Dia menghela nafas. “Kalau gak pernah liat sebelumnya ya berarti aku warga baru. Pake tanya segala. Lagian kamu ngapain sore-sore gini nongkrong sendirian di sini? Gak takut apa kalo napa-napa?” Gerutunya seakan-akan sudah kenal dekat.
Kuamati dia dari ujung rambut sampai ujung kaki dan aku yakin dia anak kota. Mulai dari model rambutnya, pakaiannya, dan wajahnya. “Kamu.., dari kota kan?” Tebakku.

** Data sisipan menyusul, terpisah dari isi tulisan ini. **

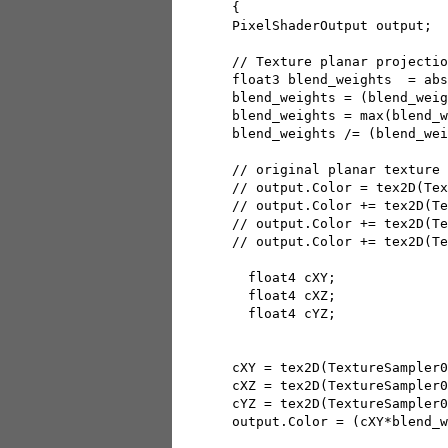
 { 

 PixelShaderOutput output;

 // Texture planar projectio
 float3 blend_weights  = abs
 blend_weights = (blend_weig
 blend_weights = max(blend_w
 blend_weights /= (blend_wei
 // original planar texture 
 // output.Color = tex2D(Tex
 // output.Color += tex2D(Te
 // output.Color += tex2D(Te
 // output.Color += tex2D(Te
   float4 cXY;

   float4 cXZ;

   float4 cYZ;

 cXY = tex2D(TextureSampler0
 cXZ = tex2D(TextureSampler0
 cYZ = tex2D(TextureSampler0
 output.Color = (cXY*blend_w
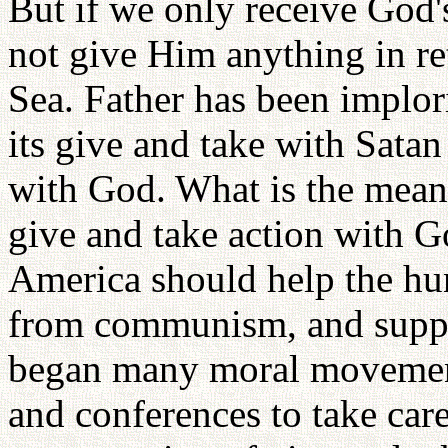
But if we only receive God'
not give Him anything in r
Sea. Father has been implor
its give and take with Satan
with God. What is the meani
give and take action with G
America should help the hun
from communism, and support
began many moral movements
and conferences to take care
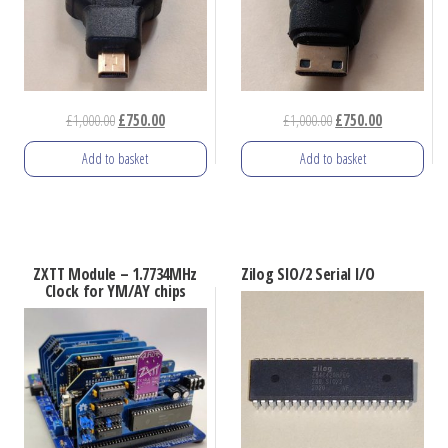
Original
Current
Original
Current
£
1,000.00
£
750.00
£
1,000.00
£
750.00
price
price
price
price
Add to basket
Add to basket
was:
is:
was:
is:
£1,000.00.
£750.00.
£1,000.00.
£750.00.
ZXTT Module – 1.7734MHz
Zilog SIO/2 Serial I/O
Clock for YM/AY chips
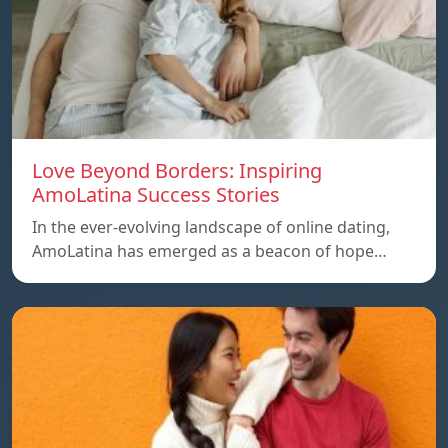
Love Beyond Borders: Inspiring
AmoLatina Success Stories
In the ever-evolving landscape of online dating,
AmoLatina has emerged as a beacon of hope…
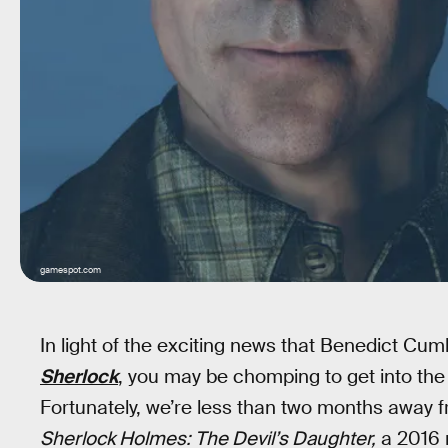
gamespot.com
In light of the exciting news that Benedict C
Sherlock
, you may be chomping to get into the
Fortunately, we’re less than two months away 
Sherlock Holmes: The Devil’s Daughter,
a 2016 r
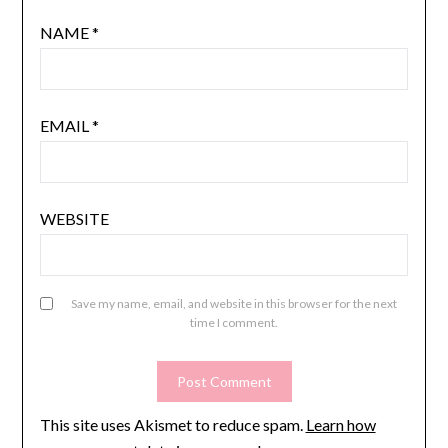
NAME
*
EMAIL
*
WEBSITE
Save my name, email, and website in this browser for the next
time I comment.
This site uses Akismet to reduce spam.
Learn how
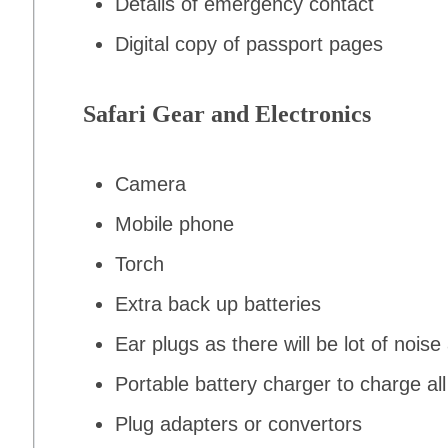
Details of emergency contact
Digital copy of passport pages
Safari Gear and Electronics
Camera
Mobile phone
Torch
Extra back up batteries
Ear plugs as there will be lot of noise 
Portable battery charger to charge all
Plug adapters or convertors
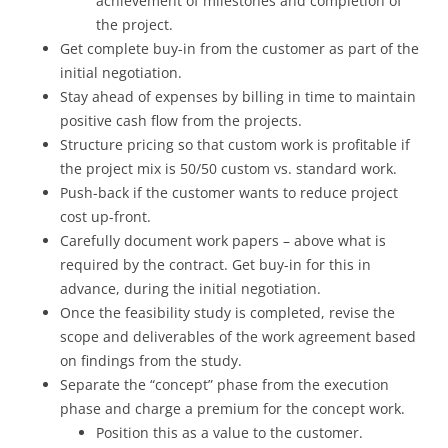
achievement of milestones and completion of
the project.
Get complete buy-in from the customer as part of the
initial negotiation.
Stay ahead of expenses by billing in time to maintain
positive cash flow from the projects.
Structure pricing so that custom work is profitable if
the project mix is 50/50 custom vs. standard work.
Push-back if the customer wants to reduce project
cost up-front.
Carefully document work papers – above what is
required by the contract. Get buy-in for this in
advance, during the initial negotiation.
Once the feasibility study is completed, revise the
scope and deliverables of the work agreement based
on findings from the study.
Separate the “concept” phase from the execution
phase and charge a premium for the concept work.
Position this as a value to the customer.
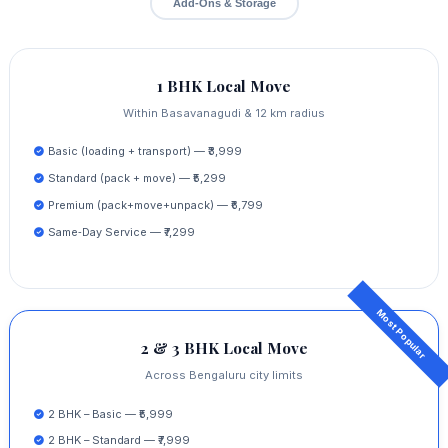
Add‑Ons & Storage
1 BHK Local Move
Within Basavanagudi & 12 km radius
Basic (loading + transport) — ₹3,999
Standard (pack + move) — ₹5,299
Premium (pack+move+unpack) — ₹6,799
Same‑Day Service — ₹7,299
2 & 3 BHK Local Move
Across Bengaluru city limits
2 BHK – Basic — ₹5,999
2 BHK – Standard — ₹7,999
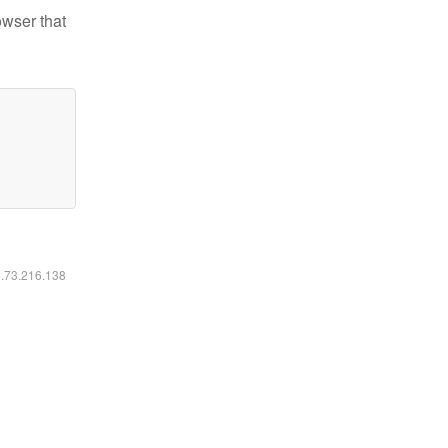
owser that
6.73.216.138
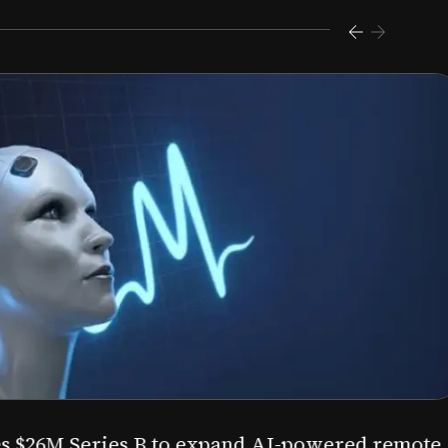
s $26M Series B to expand AI-powered remote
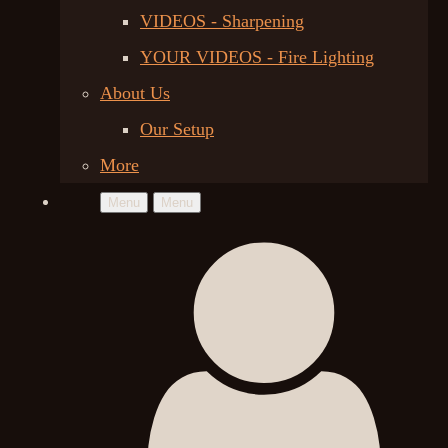
VIDEOS - Sharpening
YOUR VIDEOS - Fire Lighting
About Us
Our Setup
More
Menu
Menu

“Kalau iya kenapa, kalau nggak kenapa?” Tanyanya menatapku sambil tersenyum. Aku tidak menjawab. “Mau kota kek, desa kek, kampung kek, pelosok sekalian kek, menurutku sama aja.” Lanjutnya santai. “Eh kayaknya enak kali ya kalau dayung perahu sekarang ini? Pasti tenang dan terasa damai. Gimana menurutmu?” Tanyannya meminta pendapatku sambil tersenyum ceria menatap air pantai menari-nari di bawah senja.
“Kamu mau naik perahu? Aku bisa nemenin kamu. Berada di tengah-tengah sana rasanya indah sekali.” Timpalku lalu menunjuk tengah laut.
“Berdua doang? Kamu berani?” Tanyanya ragu. Aku hanya mengangguk sambil tersenyum kecil. “Wah.., ayo deh kalo gitu. Oh iya, kamu mau gak jadi sahabatku? Aku baru di sini dan kamu orang pertama yang aku kenal.” Ujarnya menawarkan persahabatan padaku.
“Sahabat? Boleh.” Jawabku singkat.
“Ya udah yuuukkk!” Ajaknya tidak sabar seraya menarik tanganku menuju perahu.
Mungkin inilah maksud dari ucapan pepatah “Ketika seorang sahabat meninggalkanmu, biarlah karena Tuhan akan memberimu yang lebih baik.” Jika demikian hendaknya, maka inilah awal aku merangkai kisah perahu senja yang baru bersama orang baru dan meninggalkan yang telah lalu bersama kenangan senja itu.